### EXTRACT TO READ
______________________________
Latest updated: June 14, 2024

Abstract

Using ic-SECM the probe to sample distance can be maintained over large areas making it useful for not only removing the influence of sample tilt, but also for measuring samples with major topographic features for example curved samples or embossed samples. This application note aims to demonstrate the use and the efficiency of the ic technique in the measurement of 4 different samples: two curved samples, one sample with large topographic changes and a 20 cent Euro coin.

Introduction

ic-SECM is a relatively recent technique developed at the University of Warwick which allows the topography of a sample to be tracked during an SECM measurement. [1] Using ic-SECM the probe to sample distance can be maintained over large areas making it useful for not only removing the influence of sample tilt, but also for measuring samples with major topographic features. The M470 allows the user to implement the ic technique in both dc- and ac-SECM measurements. This application note aims to demonstrate the use of the ic technique in the measurement of samples with major topographic features. This is demonstrated using four samples: (1) a concave sample, (2) a convex sample, (3) a steel weld, and (4) a 20 cent Euro coin.

Why use ic Techniques?

ic-SECM allows the UME probe to maintain a constant distance to the sample allowing the simultaneous measurement of the electrochemical and topographic signals. In traditional SECM measurements the probe is held at a constant height throughout the measurement resulting in an electrochemical signal which is a mixture of the electrochemical and topographic characteristics of the sample. By maintaining a constant distance from the sample ic-SECM allows for separate measurements of the topographic and electrochemical signals, without the influence of one on the other. This can be demonstrated, for example, with an ideal homogeneously insulating sample. When measured through constant height SECM techniques the measurement will result in a current of a larger magnitude being recorded at lower topographic regions than areas with high topography, Fig. 1a. On the other hand if ic-SECM is used the probe will maintain its distance to the sample throughout the measurement, resulting in a current of uniform magnitude throughout, Fig. 1b.
______________________________
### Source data
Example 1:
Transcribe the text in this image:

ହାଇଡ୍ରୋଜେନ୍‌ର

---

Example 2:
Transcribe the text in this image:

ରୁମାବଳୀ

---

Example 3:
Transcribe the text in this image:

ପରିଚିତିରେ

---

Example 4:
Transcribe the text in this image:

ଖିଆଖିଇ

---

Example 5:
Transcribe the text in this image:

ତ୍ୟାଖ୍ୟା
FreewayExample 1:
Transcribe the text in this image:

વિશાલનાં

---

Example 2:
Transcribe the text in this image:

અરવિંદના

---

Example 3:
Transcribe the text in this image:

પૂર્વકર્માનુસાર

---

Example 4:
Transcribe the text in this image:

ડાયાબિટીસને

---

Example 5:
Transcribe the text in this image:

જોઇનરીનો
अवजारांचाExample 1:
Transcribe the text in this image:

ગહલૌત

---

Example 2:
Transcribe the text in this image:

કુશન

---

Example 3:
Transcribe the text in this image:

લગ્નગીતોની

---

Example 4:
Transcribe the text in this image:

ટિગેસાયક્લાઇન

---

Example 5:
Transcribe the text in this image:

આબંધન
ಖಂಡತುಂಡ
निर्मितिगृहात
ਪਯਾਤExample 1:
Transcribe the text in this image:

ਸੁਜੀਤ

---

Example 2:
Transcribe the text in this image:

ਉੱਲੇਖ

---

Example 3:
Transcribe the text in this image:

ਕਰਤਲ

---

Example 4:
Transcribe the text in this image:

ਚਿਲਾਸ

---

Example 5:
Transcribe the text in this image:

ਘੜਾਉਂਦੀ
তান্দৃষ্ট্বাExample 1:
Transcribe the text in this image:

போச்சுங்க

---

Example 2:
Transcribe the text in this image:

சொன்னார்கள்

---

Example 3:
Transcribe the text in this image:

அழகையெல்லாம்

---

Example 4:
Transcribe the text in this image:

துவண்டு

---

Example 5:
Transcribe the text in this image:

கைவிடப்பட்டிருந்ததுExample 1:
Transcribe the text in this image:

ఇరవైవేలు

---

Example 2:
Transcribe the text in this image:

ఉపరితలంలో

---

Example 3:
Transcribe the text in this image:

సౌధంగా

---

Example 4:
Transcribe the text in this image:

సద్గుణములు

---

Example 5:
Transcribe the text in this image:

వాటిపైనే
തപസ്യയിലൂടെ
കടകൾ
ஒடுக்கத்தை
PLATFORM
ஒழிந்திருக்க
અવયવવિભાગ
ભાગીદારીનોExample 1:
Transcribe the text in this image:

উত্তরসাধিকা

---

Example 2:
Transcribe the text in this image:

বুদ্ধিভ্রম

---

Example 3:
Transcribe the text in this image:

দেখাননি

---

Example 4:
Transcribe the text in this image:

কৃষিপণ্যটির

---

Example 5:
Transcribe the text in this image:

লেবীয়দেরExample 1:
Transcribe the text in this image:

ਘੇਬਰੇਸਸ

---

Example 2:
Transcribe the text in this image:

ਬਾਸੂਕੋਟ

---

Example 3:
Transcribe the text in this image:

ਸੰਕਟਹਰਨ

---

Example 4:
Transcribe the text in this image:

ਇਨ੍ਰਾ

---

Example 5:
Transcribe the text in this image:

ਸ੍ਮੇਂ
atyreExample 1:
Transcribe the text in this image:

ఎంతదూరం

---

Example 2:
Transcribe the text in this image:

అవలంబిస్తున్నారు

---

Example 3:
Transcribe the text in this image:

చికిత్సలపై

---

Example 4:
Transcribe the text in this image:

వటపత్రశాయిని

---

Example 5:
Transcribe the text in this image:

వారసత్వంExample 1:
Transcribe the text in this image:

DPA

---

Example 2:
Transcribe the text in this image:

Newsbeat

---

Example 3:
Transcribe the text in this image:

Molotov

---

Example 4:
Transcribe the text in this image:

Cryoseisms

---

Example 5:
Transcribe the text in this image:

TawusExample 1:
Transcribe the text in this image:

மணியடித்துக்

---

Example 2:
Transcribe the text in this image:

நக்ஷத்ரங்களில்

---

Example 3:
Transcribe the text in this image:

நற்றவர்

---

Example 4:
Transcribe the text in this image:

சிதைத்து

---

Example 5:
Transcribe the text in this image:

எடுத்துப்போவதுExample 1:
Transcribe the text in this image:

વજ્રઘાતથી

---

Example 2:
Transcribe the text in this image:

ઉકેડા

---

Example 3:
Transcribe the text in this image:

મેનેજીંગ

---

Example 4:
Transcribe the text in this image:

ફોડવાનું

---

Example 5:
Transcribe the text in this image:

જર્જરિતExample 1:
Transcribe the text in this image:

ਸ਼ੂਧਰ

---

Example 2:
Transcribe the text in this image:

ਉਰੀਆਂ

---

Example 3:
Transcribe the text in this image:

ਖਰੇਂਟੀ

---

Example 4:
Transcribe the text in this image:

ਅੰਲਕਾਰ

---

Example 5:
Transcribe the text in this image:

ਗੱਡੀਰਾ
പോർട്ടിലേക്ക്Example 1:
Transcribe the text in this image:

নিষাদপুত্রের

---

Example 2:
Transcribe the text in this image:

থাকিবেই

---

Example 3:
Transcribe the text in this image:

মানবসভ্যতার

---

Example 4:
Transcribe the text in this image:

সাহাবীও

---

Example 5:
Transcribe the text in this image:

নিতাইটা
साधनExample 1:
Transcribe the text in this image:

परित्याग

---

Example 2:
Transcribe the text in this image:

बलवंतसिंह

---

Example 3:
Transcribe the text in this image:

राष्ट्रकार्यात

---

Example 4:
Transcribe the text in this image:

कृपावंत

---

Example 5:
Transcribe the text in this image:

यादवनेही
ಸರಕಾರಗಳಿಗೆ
______________________________
### SET EXERCISE
Could you transcribe the part of the ic-SECM application note between "Introduction" and "(4) a 20 cent Euro coin.", inclusive?

### FINISHED EXERCISE
Introduction

ic-SECM is a relatively recent technique developed at the University of Warwick which allows the topography of a sample to be tracked during an SECM measurement. [1] Using ic-SECM the probe to sample distance can be maintained over large areas making it useful for not only removing the influence of sample tilt, but also for measuring samples with major topographic features. The M470 allows the user to implement the ic technique in both dc- and ac-SECM measurements. This application note aims to demonstrate the use of the ic technique in the measurement of samples with major topographic features. This is demonstrated using four samples: (1) a concave sample, (2) a convex sample, (3) a steel weld, and (4) a 20 cent Euro coin.